Total assets decreased $2,639,000, or 2%, during the first three months of fiscal 2011. Current assets decreased $2,142,000, or 3%, from fiscal 2010 year end balances due primarily to lower cash and cash equivalents and investment in short-term securities. These decreases were partially offset by increases in inventories, accounts receivable and prepaid expenses. The changes in current assets are described below in Liquidity and Capital Resources. Property, plant and equipment, net of accumulated depreciation, decreased $411,000 during the first three months of fiscal 2011 due to depreciation expense in excess of additions. Additions were primarily for replacement of machinery and other capital projects at our manufacturing facilities. Other noncurrent assets decreased $86,000 from fiscal 2010 year end balances due to amortization of certain other assets and lower deferred income taxes. These decreases were partially offset by increased cash surrender value of life insurance on key employees.
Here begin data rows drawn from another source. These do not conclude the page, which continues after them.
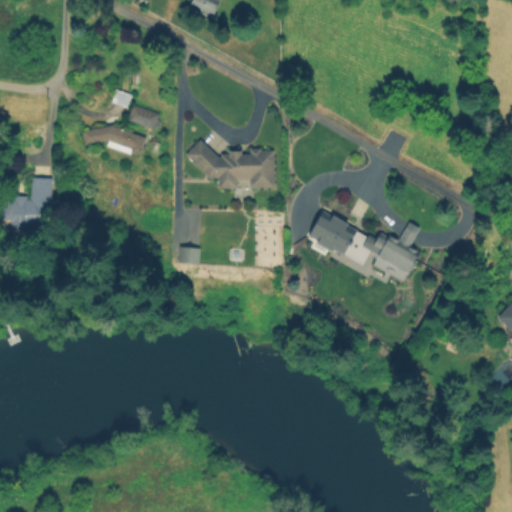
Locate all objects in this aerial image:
building: (201, 6)
building: (205, 6)
road: (62, 33)
road: (35, 90)
building: (121, 97)
road: (283, 102)
building: (144, 115)
building: (140, 116)
road: (225, 135)
building: (115, 138)
road: (176, 142)
building: (156, 146)
building: (232, 165)
building: (236, 165)
road: (322, 186)
building: (27, 205)
building: (29, 211)
road: (489, 218)
building: (343, 235)
building: (364, 244)
building: (398, 248)
building: (338, 250)
building: (186, 254)
building: (189, 255)
building: (506, 315)
building: (507, 321)
river: (219, 367)
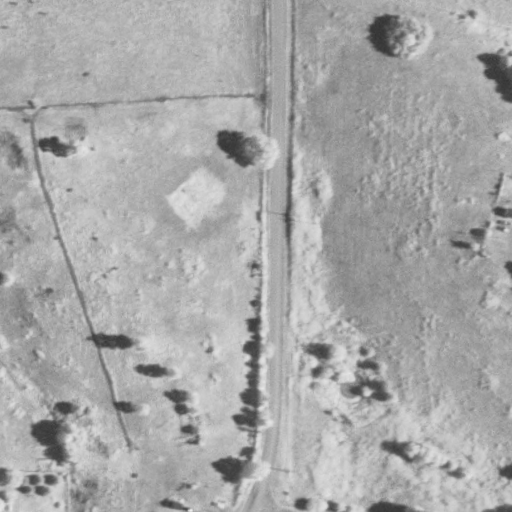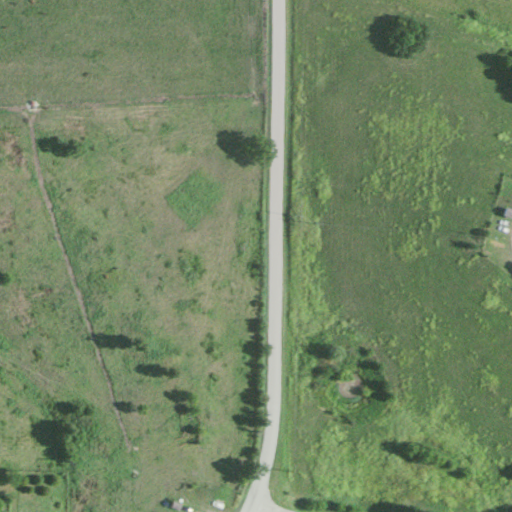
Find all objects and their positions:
building: (510, 210)
road: (271, 258)
road: (511, 277)
road: (252, 507)
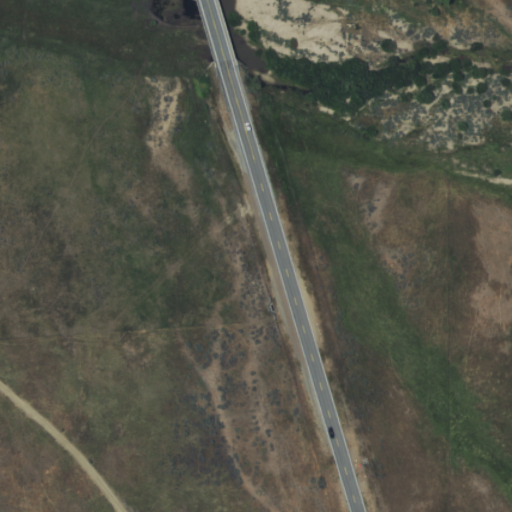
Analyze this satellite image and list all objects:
river: (243, 33)
road: (215, 34)
river: (430, 74)
road: (291, 289)
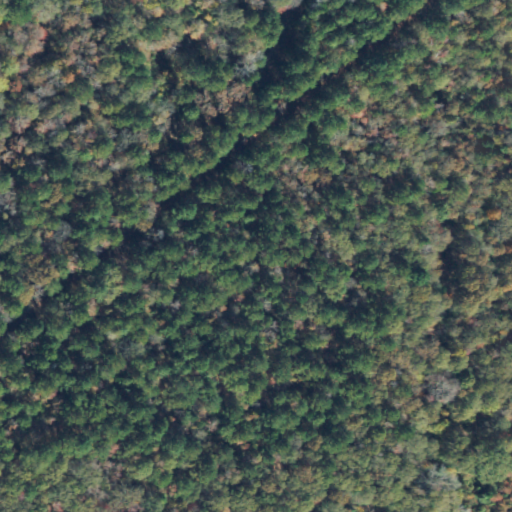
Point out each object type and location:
road: (218, 172)
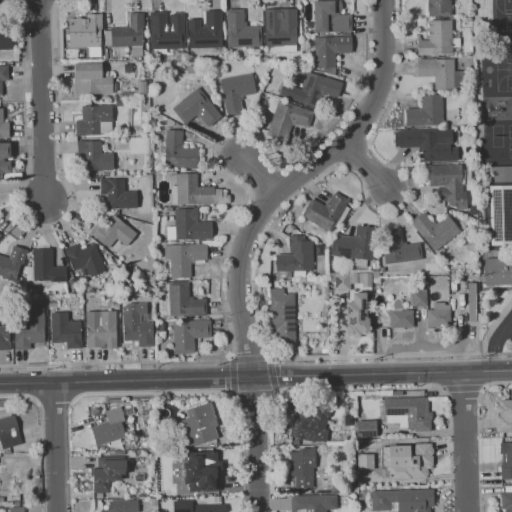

Cash provided by investing activities was $473,000 in the first three months of fiscal 2011 compared to cash used in investing activities of $2,323,000 in the first three months of fiscal 2010. In the first three months of fiscal 2011, $2,001,000 net cash was provided by dispositions of investment securities, compared to the first three months of fiscal 2010 when $996,000 net cash was used to purchase investment securities. In the first quarter of fiscal 2011, cash from dispositions was used to fund larger payments on long-term debt, bonus payouts and capital expenditures compared to the first quarter of fiscal 2010. Purchases and dispositions of investment securities in both periods are subject to variations in the timing of investment maturities. Cash used for capital expenditures was $1,638,000 in the first three months of fiscal 2011 compared to $1,327,000 in the same period in fiscal 2010.

Cash used in financing activities was $2,634,000 in the first three months of fiscal 2011 compared to $1,140,000 in the first three months of fiscal 2010. Cash used for payment of long-term debt in the first three months of fiscal 2011 was $1,300,000 more than in the first three months of fiscal 2010. Cash used for dividend payments was $48,000 higher in the first quarter of fiscal 2011 due to a dividend increase. In addition, cash used to purchase treasury stock was $511,000 in the first quarter of fiscal 2011, while no purchases were made in the same period of fiscal 2010. Conversely, cash provided by issuance of Common Stock and treasury stock in connection with stock option exercises was $240,000 higher in the first three months of fiscal 2011 than in the first three months of fiscal 2010.